Rachel Elise Barkow is an American professor of law at the New York University School of Law. She is also faculty director of the Center on the Administration of Criminal Law. Her scholarship focuses on administrative and criminal law, and she is especially interested in applying the lessons and theory of administrative law to the administration of criminal justice. In 2007, Barkow won the Podell Distinguished Teaching Award at NYU. In the fall of 2008, she served as the Beneficial Visiting Professor of Law at Harvard Law School.

Education and clerkships

In 1993, Barkow graduated from Northwestern University, and was inducted as a member of Phi Beta Kappa. In 1996, she graduated magna cum laude from Harvard Law School. At Harvard, Barkow won the Sears Prize, and served on the Harvard Law Review.
She clerked for Judge Laurence H. Silberman at the U.S. Court of Appeals for the District of Columbia Circuit, and for Justice Antonin Scalia at the U.S. Supreme Court, according to one report serving as the "counter-clerk"—the nickname given to the Democrat he hires to sniff out political biases in his arguments.

Legal career

Barkow was an associate at Kellogg, Huber, Hansen, Todd & Evans in Washington, D.C., from 1998–2002, where she focused on telecommunications and administrative law issues in proceedings before the FCC, state regulatory agencies, and federal and state courts.
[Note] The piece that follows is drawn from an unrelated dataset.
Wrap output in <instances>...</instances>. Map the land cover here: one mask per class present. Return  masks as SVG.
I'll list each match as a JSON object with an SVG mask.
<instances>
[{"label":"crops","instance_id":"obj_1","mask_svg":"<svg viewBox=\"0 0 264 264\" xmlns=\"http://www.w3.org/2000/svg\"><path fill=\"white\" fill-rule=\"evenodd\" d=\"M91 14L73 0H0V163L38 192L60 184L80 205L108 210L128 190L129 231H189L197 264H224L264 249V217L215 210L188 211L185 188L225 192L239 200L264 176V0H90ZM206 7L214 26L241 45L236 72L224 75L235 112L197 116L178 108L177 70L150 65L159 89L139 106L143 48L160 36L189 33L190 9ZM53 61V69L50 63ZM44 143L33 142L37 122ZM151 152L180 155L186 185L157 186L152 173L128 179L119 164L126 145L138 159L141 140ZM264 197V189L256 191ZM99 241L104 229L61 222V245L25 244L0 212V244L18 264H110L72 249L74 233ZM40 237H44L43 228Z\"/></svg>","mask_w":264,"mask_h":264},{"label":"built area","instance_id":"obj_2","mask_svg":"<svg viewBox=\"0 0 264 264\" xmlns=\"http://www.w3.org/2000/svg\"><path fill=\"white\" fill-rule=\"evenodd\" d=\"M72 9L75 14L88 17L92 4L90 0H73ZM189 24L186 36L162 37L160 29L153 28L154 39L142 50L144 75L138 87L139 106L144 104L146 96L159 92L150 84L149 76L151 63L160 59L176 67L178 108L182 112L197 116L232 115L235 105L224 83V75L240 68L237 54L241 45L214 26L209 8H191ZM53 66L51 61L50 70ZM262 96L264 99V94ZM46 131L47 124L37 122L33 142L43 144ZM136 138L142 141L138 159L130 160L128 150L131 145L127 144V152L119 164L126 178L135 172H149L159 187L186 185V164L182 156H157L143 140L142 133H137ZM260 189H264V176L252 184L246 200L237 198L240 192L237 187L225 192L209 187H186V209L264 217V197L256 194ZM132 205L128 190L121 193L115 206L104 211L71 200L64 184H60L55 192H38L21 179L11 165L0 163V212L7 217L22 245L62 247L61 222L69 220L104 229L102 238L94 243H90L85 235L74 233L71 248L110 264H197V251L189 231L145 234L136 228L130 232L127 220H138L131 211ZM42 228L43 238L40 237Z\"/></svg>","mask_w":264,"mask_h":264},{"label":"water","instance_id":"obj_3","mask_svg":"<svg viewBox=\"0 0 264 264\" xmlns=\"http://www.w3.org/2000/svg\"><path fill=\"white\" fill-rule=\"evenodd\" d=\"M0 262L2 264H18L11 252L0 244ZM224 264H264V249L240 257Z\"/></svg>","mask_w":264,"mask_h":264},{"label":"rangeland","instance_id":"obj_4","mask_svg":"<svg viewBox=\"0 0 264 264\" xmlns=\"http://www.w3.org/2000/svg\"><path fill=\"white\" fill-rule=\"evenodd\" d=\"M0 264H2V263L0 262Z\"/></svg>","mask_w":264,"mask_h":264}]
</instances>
She took a leave from the firm in 2001 to serve as the John M. Olin Fellow in Law at Georgetown University Law Center.
Barkow is occasionally mentioned as a potential future United States Supreme Court nominee.
She has published more than 20 articles and book chapters, and her work has appeared in the country's top law reviews. She has contributed editorials to publications such as the Huffington Post. and the Boston Herald.

Public service

She is a member of the Manhattan District Attorney's Office's Conviction Integrity Policy Advisory Panel, which advises the office on best practices and issues in the area of wrongful convictions. She has testified before the United States House of Representatives Subcommittee on Commerce, Trade, and Consumer Protection regarding the proposed Consumer Financial Protection Agency, before the United States Sentencing Commission making recommendations for reforming the federal sentencing system, and before the United States Senate Judiciary Committee regarding the future of the federal sentencing guidelines in the wake of the Supreme Court’s decision in Blakely v. Washington.
On April 15, 2013, President Obama nominated Barkow to serve as a Commissioner on the U.S. Sentencing Commission.

Honors and awards

She was elected to the American Academy of Arts and Sciences in 2019.